Alguien que como tú con los yogures,
juega a birlarle días a una fecha. Alguien que no se engaña con
volver a usar ropa de verano. Alguien que echa un vistazo entre
bambalinas al mundo del que no hace mucho formaba parte, y al que el resentimiento le puede. Tu mundo, mi mundo, ya le está dando la espalda.

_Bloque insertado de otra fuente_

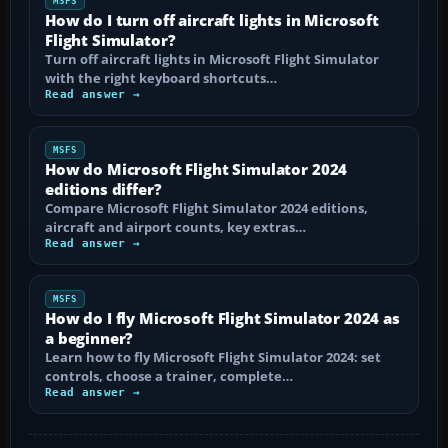
MSFS
How do I turn off aircraft lights in Microsoft
Flight Simulator?
Turn off aircraft lights in Microsoft Flight Simulator
with the right keyboard shortcuts…
Read answer →
MSFS
How do Microsoft Flight Simulator 2024
editions differ?
Compare Microsoft Flight Simulator 2024 editions,
aircraft and airport counts, key extras…
Read answer →
MSFS
How do I fly Microsoft Flight Simulator 2024 as
a beginner?
Learn how to fly Microsoft Flight Simulator 2024: set
controls, choose a trainer, complete…
Read answer →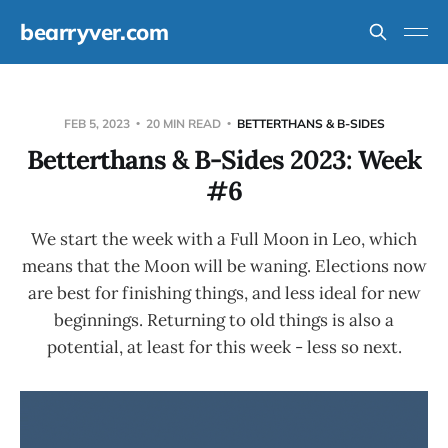
bearryver.com
FEB 5, 2023
20 MIN READ
BETTERTHANS & B-SIDES
Betterthans & B-Sides 2023: Week
#6
We start the week with a Full Moon in Leo, which
means that the Moon will be waning. Elections now
are best for finishing things, and less ideal for new
beginnings. Returning to old things is also a
potential, at least for this week - less so next.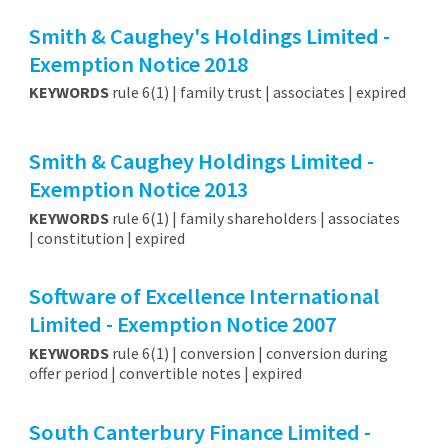
Smith & Caughey's Holdings Limited -
Exemption Notice 2018
KEYWORDS
rule 6(1) | family trust | associates | expired
Smith & Caughey Holdings Limited -
Exemption Notice 2013
KEYWORDS
rule 6(1) | family shareholders | associates
| constitution | expired
Software of Excellence International
Limited - Exemption Notice 2007
KEYWORDS
rule 6(1) | conversion | conversion during
offer period | convertible notes | expired
South Canterbury Finance Limited -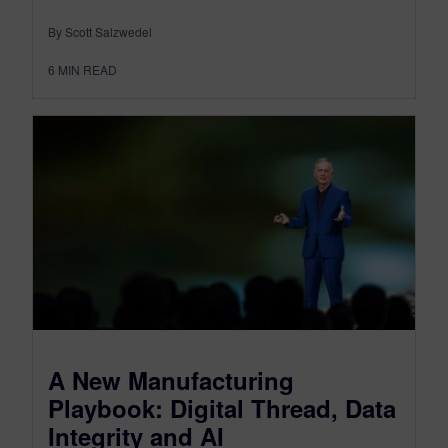
By Scott Salzwedel
6
MIN READ
A New Manufacturing
Playbook: Digital Thread, Data
Integrity and AI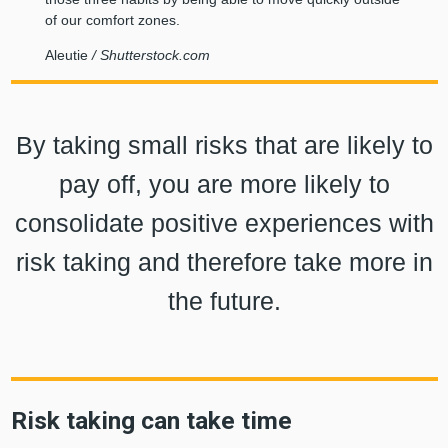
of our comfort zones.
Aleutie
/ Shutterstock.com
By taking small risks that are likely to
pay off, you are more likely to
consolidate positive experiences with
risk taking and therefore take more in
the future.
Risk taking can take time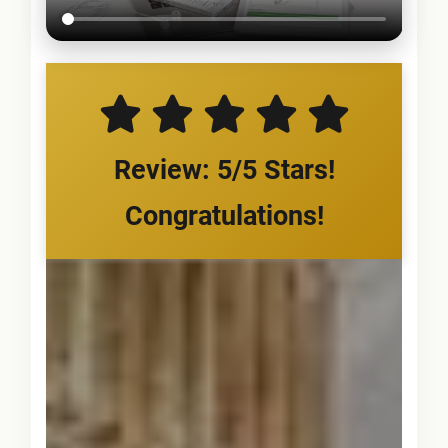
Review: 5/5 Stars!
Congratulations!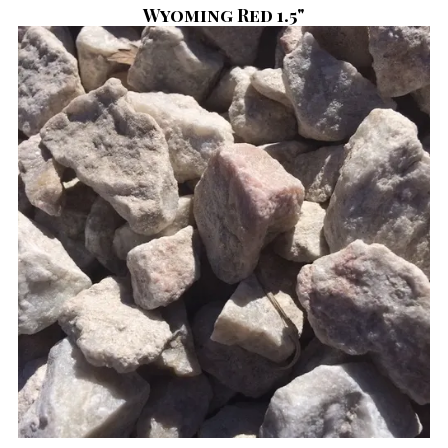
Wyoming Red 1.5"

Enganchado a la locomotora de la indiferencia. Alguien se baja en
esta estación.
Procesos que la cámara de un móvil no
capta.
Y yo estoy aquí agitando mi pañuelo.
Mirando como si hacer compañía en la distancia no fuera una idea
ingenua. Haciendo las paces con la madriguera.
Qué buen fotograma para añadir a "Truman" ese que has imaginado.
ResponderEliminar¡Y qué miedo las madrigueras! Si pudiera medirse la proporción de dolor por cada metro cuadrado que encierran...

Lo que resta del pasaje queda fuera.